* [Consigne] Dans la liste ci-dessous, recopiez sans aucune modification la partie qui commence par la ligne contenant "family: Lygaeidae" et se termine par la ligne contenant "family: Mimidae", ces deux lignes comprises.

* [Données à traiter]

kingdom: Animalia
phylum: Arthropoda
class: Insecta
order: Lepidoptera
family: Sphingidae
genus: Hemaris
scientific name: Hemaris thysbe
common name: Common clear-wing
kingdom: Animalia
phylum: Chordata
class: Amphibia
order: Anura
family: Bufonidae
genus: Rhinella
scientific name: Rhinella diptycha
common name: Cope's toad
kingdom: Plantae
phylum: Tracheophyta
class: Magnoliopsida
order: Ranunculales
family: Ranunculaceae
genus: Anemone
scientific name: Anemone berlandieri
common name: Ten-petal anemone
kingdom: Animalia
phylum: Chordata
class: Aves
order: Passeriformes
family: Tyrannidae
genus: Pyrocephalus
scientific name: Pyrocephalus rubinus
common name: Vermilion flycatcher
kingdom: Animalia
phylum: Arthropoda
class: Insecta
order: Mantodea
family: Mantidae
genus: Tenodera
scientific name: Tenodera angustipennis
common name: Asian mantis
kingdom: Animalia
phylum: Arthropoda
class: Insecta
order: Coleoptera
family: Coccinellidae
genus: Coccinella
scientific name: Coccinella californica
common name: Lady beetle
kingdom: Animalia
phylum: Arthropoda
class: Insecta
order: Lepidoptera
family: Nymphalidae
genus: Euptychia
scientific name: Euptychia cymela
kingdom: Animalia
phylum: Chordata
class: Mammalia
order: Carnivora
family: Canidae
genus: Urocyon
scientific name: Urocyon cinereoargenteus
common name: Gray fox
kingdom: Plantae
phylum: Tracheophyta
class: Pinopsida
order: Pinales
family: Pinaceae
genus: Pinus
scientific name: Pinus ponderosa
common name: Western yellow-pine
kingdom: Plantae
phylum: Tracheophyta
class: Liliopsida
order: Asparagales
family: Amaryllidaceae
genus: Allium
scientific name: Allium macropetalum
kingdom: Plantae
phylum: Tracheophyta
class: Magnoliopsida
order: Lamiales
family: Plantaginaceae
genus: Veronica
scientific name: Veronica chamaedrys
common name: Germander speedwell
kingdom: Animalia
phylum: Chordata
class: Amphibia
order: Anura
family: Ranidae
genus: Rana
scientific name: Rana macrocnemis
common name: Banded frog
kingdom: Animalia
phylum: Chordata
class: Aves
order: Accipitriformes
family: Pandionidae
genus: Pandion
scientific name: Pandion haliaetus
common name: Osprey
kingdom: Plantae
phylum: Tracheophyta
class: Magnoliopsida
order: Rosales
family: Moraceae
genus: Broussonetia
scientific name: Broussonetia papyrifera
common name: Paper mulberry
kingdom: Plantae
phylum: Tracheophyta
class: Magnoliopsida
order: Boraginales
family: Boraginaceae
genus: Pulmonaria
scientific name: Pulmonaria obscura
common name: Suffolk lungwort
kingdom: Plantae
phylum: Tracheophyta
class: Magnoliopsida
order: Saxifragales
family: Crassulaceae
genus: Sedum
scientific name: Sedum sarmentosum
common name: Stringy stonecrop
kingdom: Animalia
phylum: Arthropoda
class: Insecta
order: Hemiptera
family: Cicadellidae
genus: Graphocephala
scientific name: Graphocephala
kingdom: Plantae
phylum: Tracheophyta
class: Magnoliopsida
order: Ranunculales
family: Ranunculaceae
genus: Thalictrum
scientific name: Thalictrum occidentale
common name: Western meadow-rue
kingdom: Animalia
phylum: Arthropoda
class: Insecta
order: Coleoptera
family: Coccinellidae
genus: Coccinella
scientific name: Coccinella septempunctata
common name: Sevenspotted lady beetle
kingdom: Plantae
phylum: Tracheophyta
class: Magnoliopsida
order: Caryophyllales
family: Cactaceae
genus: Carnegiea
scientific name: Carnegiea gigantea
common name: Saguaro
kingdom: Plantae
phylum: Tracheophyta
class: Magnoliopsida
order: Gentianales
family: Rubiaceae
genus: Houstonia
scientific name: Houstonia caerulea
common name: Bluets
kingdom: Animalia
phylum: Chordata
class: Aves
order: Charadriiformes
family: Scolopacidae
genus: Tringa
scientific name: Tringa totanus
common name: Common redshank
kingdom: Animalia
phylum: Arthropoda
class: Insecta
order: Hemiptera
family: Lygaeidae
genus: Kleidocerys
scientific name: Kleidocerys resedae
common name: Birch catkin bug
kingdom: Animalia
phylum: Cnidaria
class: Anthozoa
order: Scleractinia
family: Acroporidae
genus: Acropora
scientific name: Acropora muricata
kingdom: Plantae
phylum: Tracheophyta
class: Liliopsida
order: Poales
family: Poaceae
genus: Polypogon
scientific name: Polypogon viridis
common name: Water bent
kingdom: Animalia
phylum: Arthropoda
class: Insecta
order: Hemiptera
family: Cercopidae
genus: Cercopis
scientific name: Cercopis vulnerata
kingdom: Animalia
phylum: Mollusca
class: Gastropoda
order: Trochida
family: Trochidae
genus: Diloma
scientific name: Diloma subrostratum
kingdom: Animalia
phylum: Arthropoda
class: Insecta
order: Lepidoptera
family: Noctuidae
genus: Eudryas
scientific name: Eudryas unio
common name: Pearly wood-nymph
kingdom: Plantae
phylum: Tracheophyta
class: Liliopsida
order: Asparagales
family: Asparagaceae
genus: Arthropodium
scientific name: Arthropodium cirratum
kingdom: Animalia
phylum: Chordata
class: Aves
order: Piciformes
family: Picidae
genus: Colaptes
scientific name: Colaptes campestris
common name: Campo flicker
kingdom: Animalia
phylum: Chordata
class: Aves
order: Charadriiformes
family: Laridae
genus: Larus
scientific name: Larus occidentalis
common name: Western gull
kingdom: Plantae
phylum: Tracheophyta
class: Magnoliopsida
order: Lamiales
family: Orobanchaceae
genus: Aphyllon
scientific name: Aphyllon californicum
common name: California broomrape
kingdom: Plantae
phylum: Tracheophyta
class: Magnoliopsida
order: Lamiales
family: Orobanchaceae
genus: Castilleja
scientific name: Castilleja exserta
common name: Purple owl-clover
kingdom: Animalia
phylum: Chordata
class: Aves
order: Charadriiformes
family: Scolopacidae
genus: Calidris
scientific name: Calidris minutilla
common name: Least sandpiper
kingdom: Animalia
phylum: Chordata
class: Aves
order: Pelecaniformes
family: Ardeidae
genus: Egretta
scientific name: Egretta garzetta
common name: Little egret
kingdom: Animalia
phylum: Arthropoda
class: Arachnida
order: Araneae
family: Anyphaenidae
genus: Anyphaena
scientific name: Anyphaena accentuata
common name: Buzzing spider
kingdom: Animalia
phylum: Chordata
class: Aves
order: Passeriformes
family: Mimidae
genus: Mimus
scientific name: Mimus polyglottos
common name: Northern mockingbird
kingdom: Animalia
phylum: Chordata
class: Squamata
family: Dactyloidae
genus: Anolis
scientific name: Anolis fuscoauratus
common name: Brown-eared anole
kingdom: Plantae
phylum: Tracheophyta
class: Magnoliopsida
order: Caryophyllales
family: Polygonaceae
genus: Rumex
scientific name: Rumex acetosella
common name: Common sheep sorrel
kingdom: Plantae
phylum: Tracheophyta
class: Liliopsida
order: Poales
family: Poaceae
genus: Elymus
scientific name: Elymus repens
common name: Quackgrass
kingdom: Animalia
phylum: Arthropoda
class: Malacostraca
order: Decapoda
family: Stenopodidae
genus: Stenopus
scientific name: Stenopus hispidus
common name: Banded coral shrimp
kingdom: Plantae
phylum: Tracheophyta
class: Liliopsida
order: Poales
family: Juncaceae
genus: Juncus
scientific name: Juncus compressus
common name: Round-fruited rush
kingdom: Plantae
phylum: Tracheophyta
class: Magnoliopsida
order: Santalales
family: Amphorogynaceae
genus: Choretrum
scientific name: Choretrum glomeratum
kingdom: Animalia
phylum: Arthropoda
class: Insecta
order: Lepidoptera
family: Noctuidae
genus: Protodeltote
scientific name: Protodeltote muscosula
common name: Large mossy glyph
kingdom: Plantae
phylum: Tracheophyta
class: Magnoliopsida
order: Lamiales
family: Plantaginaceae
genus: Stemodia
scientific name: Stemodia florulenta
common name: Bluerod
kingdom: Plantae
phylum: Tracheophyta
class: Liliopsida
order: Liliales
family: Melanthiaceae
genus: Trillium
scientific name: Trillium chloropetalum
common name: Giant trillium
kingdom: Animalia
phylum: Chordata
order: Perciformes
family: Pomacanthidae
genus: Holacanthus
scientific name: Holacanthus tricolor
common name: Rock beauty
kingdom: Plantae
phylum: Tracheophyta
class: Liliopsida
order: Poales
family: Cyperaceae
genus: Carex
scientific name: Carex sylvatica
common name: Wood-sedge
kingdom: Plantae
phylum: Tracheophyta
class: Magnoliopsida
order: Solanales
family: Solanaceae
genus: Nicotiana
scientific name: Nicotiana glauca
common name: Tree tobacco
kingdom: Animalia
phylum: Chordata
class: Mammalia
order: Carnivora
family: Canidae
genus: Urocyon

* [Réponse attendue]
family: Lygaeidae
genus: Kleidocerys
scientific name: Kleidocerys resedae
common name: Birch catkin bug
kingdom: Animalia
phylum: Cnidaria
class: Anthozoa
order: Scleractinia
family: Acroporidae
genus: Acropora
scientific name: Acropora muricata
kingdom: Plantae
phylum: Tracheophyta
class: Liliopsida
order: Poales
family: Poaceae
genus: Polypogon
scientific name: Polypogon viridis
common name: Water bent
kingdom: Animalia
phylum: Arthropoda
class: Insecta
order: Hemiptera
family: Cercopidae
genus: Cercopis
scientific name: Cercopis vulnerata
kingdom: Animalia
phylum: Mollusca
class: Gastropoda
order: Trochida
family: Trochidae
genus: Diloma
scientific name: Diloma subrostratum
kingdom: Animalia
phylum: Arthropoda
class: Insecta
order: Lepidoptera
family: Noctuidae
genus: Eudryas
scientific name: Eudryas unio
common name: Pearly wood-nymph
kingdom: Plantae
phylum: Tracheophyta
class: Liliopsida
order: Asparagales
family: Asparagaceae
genus: Arthropodium
scientific name: Arthropodium cirratum
kingdom: Animalia
phylum: Chordata
class: Aves
order: Piciformes
family: Picidae
genus: Colaptes
scientific name: Colaptes campestris
common name: Campo flicker
kingdom: Animalia
phylum: Chordata
class: Aves
order: Charadriiformes
family: Laridae
genus: Larus
scientific name: Larus occidentalis
common name: Western gull
kingdom: Plantae
phylum: Tracheophyta
class: Magnoliopsida
order: Lamiales
family: Orobanchaceae
genus: Aphyllon
scientific name: Aphyllon californicum
common name: California broomrape
kingdom: Plantae
phylum: Tracheophyta
class: Magnoliopsida
order: Lamiales
family: Orobanchaceae
genus: Castilleja
scientific name: Castilleja exserta
common name: Purple owl-clover
kingdom: Animalia
phylum: Chordata
class: Aves
order: Charadriiformes
family: Scolopacidae
genus: Calidris
scientific name: Calidris minutilla
common name: Least sandpiper
kingdom: Animalia
phylum: Chordata
class: Aves
order: Pelecaniformes
family: Ardeidae
genus: Egretta
scientific name: Egretta garzetta
common name: Little egret
kingdom: Animalia
phylum: Arthropoda
class: Arachnida
order: Araneae
family: Anyphaenidae
genus: Anyphaena
scientific name: Anyphaena accentuata
common name: Buzzing spider
kingdom: Animalia
phylum: Chordata
class: Aves
order: Passeriformes
family: Mimidae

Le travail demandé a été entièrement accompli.